*** Begin section ***
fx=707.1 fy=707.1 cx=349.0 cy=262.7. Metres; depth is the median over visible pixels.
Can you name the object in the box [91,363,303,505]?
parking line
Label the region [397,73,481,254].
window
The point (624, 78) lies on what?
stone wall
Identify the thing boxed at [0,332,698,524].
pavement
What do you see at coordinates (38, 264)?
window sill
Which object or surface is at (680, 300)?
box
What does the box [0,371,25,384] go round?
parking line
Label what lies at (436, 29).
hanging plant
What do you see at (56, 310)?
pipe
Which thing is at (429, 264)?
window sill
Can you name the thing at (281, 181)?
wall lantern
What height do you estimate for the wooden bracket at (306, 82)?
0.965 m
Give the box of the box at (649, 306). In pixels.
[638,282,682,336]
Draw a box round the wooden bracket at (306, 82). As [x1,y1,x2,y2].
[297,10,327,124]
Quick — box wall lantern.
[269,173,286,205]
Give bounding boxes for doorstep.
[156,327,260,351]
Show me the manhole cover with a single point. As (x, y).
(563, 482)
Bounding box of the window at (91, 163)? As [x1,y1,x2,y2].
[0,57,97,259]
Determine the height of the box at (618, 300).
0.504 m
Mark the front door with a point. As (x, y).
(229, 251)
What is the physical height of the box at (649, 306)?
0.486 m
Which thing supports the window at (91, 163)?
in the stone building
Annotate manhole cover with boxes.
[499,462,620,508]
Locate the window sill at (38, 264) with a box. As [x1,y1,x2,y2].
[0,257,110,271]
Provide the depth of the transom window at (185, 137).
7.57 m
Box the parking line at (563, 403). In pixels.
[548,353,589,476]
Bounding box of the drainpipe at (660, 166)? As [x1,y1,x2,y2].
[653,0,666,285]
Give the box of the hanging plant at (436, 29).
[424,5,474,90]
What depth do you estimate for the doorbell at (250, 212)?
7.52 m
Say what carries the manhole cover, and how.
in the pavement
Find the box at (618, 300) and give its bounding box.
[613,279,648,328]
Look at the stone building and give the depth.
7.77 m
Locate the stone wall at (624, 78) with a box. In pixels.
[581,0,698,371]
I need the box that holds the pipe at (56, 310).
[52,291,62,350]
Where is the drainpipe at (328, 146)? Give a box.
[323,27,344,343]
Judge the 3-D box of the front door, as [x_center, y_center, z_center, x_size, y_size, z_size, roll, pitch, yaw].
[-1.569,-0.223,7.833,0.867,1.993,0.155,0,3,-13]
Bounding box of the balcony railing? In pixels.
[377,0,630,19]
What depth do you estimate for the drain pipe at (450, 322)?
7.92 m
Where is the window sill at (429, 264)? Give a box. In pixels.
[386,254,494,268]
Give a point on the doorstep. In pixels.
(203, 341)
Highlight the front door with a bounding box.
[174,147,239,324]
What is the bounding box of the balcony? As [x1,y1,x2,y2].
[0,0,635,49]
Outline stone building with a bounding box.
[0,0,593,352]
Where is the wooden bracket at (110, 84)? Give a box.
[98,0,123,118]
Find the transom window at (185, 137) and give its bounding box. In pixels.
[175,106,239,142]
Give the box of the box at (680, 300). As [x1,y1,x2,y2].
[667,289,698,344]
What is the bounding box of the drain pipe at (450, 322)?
*** End section ***
**PROBLEM:**
Using the entries above, copy exactly the lines from the one containing "Look at the" through the last, both included.

**RESULT OF THE EXERCISE:**
Look at the stone building and give the depth.
7.77 m
Locate the stone wall at (624, 78) with a box. In pixels.
[581,0,698,371]
I need the box that holds the pipe at (56, 310).
[52,291,62,350]
Where is the drainpipe at (328, 146)? Give a box.
[323,27,344,343]
Judge the 3-D box of the front door, as [x_center, y_center, z_center, x_size, y_size, z_size, roll, pitch, yaw].
[-1.569,-0.223,7.833,0.867,1.993,0.155,0,3,-13]
Bounding box of the balcony railing? In pixels.
[377,0,630,19]
What depth do you estimate for the drain pipe at (450, 322)?
7.92 m
Where is the window sill at (429, 264)? Give a box. In pixels.
[386,254,494,268]
Give a point on the doorstep. In pixels.
(203, 341)
Highlight the front door with a bounding box.
[174,147,239,324]
What is the bounding box of the balcony? As [x1,y1,x2,y2].
[0,0,635,49]
Outline stone building with a bounding box.
[0,0,593,352]
Where is the wooden bracket at (110, 84)? Give a box.
[98,0,123,118]
Find the transom window at (185, 137) and give its bounding box. In pixels.
[175,106,239,142]
Give the box of the box at (680, 300). As [x1,y1,x2,y2].
[667,289,698,344]
What is the bounding box of the drain pipe at (450, 322)?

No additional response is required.